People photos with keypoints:
····················
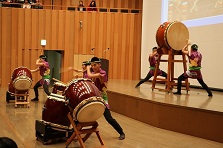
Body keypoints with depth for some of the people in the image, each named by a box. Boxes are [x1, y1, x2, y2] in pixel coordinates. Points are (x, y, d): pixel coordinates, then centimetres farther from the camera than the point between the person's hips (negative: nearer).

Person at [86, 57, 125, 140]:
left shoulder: (102, 73, -18)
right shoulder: (93, 73, 7)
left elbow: (89, 76, -27)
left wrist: (88, 68, -9)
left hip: (102, 97, -7)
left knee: (109, 118, -10)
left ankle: (121, 133, 6)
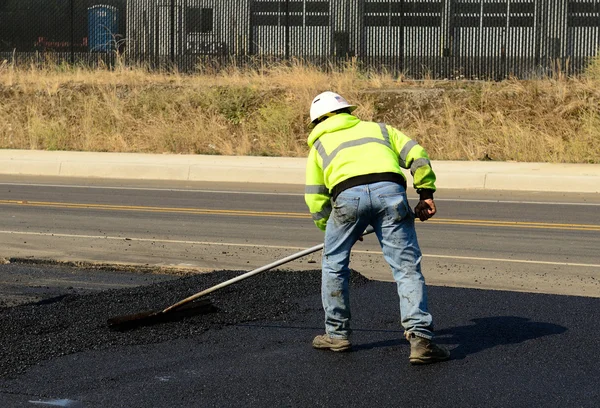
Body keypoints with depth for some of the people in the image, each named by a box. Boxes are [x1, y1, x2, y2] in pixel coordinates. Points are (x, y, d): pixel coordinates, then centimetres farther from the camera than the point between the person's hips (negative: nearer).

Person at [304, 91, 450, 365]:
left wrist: (329, 227, 37)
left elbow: (315, 200, 24)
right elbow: (416, 154, 18)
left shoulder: (320, 145, 31)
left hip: (348, 195, -1)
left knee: (334, 264, 20)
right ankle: (420, 339, -10)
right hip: (390, 191, 1)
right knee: (407, 267, 1)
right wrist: (426, 193, 22)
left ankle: (337, 334, 26)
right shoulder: (379, 129, 34)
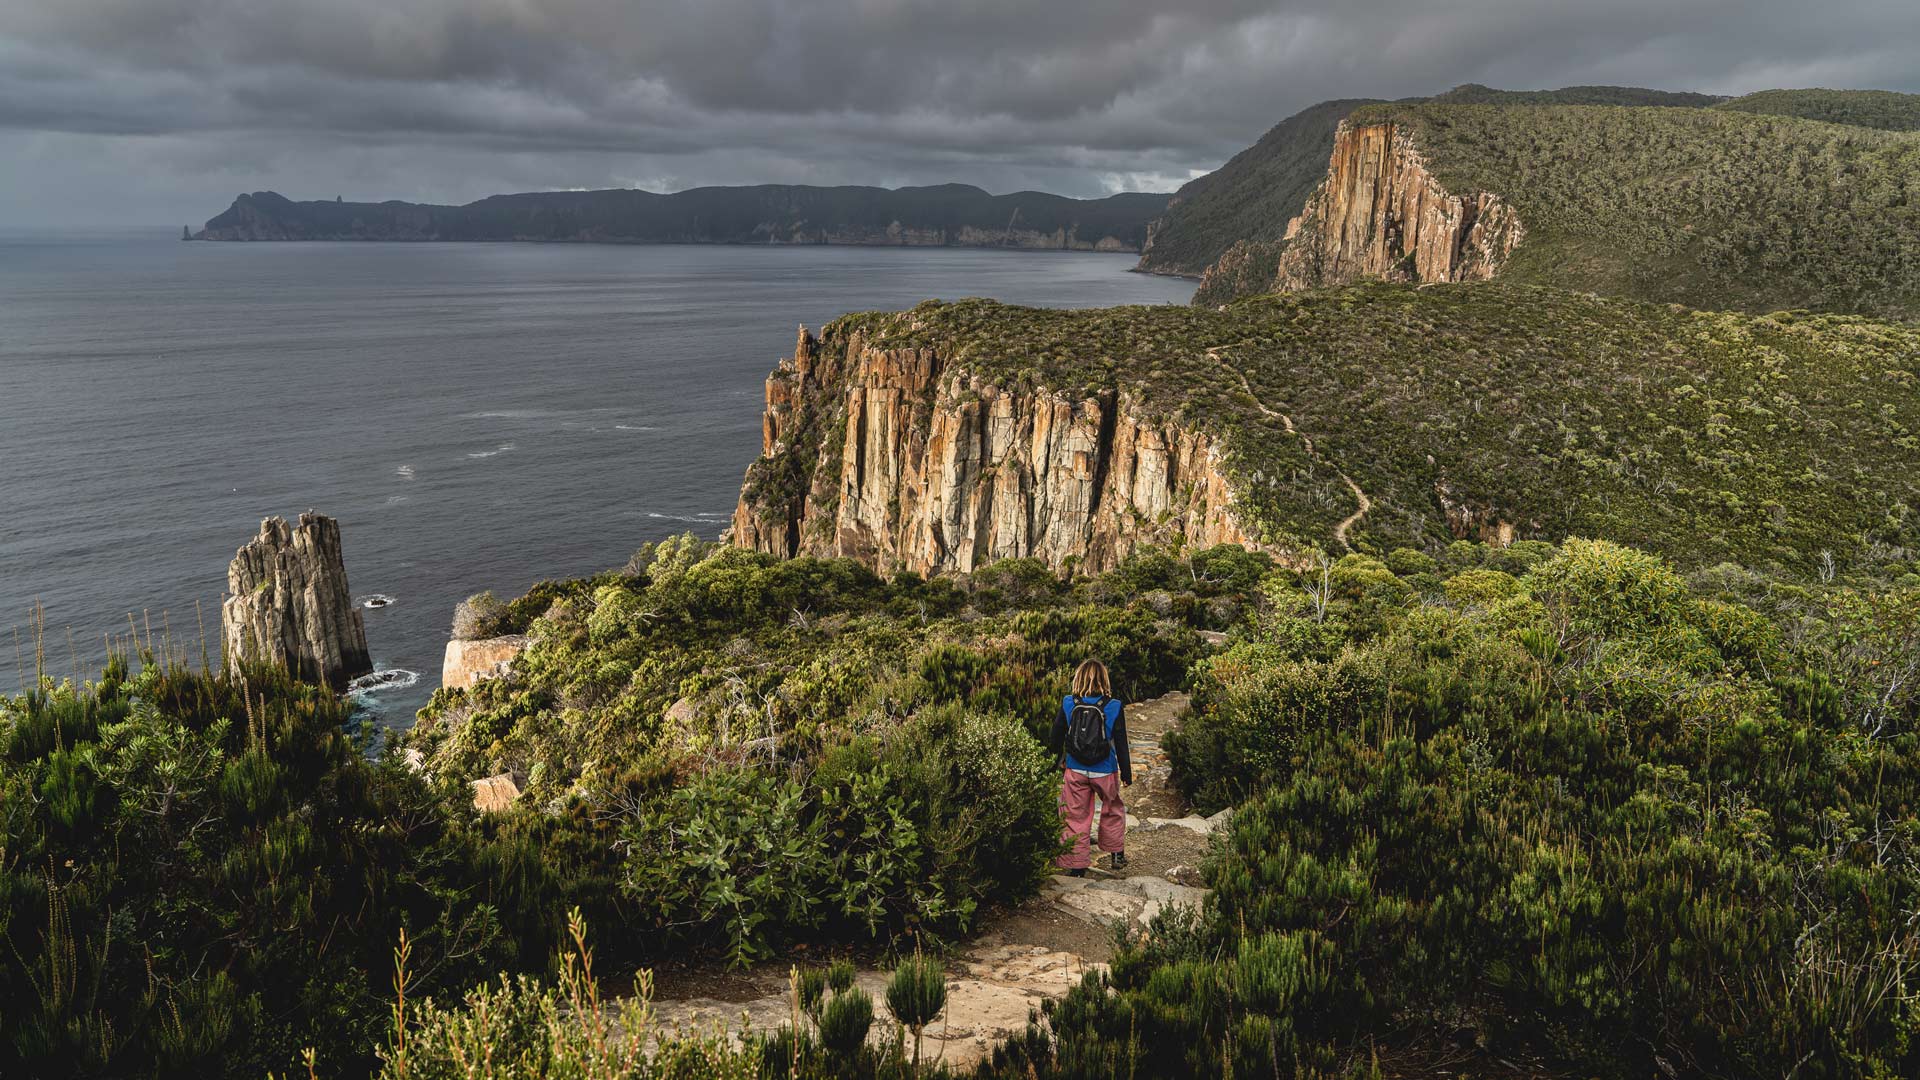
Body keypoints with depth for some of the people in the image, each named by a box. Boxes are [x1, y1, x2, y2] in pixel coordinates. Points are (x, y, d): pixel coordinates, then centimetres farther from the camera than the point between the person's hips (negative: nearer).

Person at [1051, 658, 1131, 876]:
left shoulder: (1068, 704, -7)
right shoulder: (1114, 708, -11)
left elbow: (1057, 737, 3)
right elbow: (1121, 744, -5)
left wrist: (1059, 762, 19)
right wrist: (1127, 773, 6)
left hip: (1075, 771, 1)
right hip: (1105, 772, 0)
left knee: (1076, 817, 10)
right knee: (1113, 810, 24)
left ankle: (1076, 865, 13)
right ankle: (1117, 854, 34)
····················
I'd like the data above duplicated exactly, with no pictures included.

--- Task answer ---
Body keypoints with depth for some of the people in the image, each named by a box. Boxes are [x1, y1, x2, y2] in pixel coordinates. Points are (x, y, d): pixel coordinates, then centimetres farther from the camera than the point between the person's hips (negative: nearer).

Person at [86, 57, 125, 140]:
left shoulder: (102, 73, -18)
right shoulder: (93, 73, 7)
left elbow: (89, 76, -27)
left wrist: (88, 68, -9)
left hip: (102, 97, -7)
left knee: (109, 118, -10)
left ankle: (121, 133, 6)
Body keypoints with depth for some of the people in the image, each named by a box. Boxes are [x1, y1, x2, y2] in pixel coordinates. Points are (x, y, d): pixel coordinates, then centimetres farther from the camera than the point between the person's hips (negative: nearer).

Person at [304, 91, 450, 365]:
left wrist: (329, 227, 37)
left elbow: (315, 200, 24)
right elbow: (416, 154, 18)
left shoulder: (320, 145, 31)
left hip: (348, 195, -1)
left knee: (334, 264, 20)
right ankle: (420, 339, -10)
right hip: (390, 191, 1)
right knee: (407, 267, 1)
right wrist: (426, 193, 22)
left ankle: (337, 334, 26)
right shoulder: (379, 129, 34)
Body keypoints with depth for some of the people in the image, each named by a box. Boxes are [x1, y1, x2, y2] in pixel coordinates. Points are (x, y, d): pixel coordinates, then centimetres farther from the camera than the point between the person's hips (negative: nearer).

Person at [1051, 658, 1131, 876]:
left shoulder: (1068, 704, -7)
right shoulder: (1114, 708, -11)
left elbow: (1057, 737, 3)
right elbow: (1121, 744, -5)
left wrist: (1059, 762, 19)
right wrist: (1127, 773, 6)
left hip: (1075, 771, 1)
right hip: (1105, 772, 0)
left knee: (1076, 817, 10)
right knee: (1113, 810, 24)
left ankle: (1076, 865, 13)
right ankle: (1117, 854, 34)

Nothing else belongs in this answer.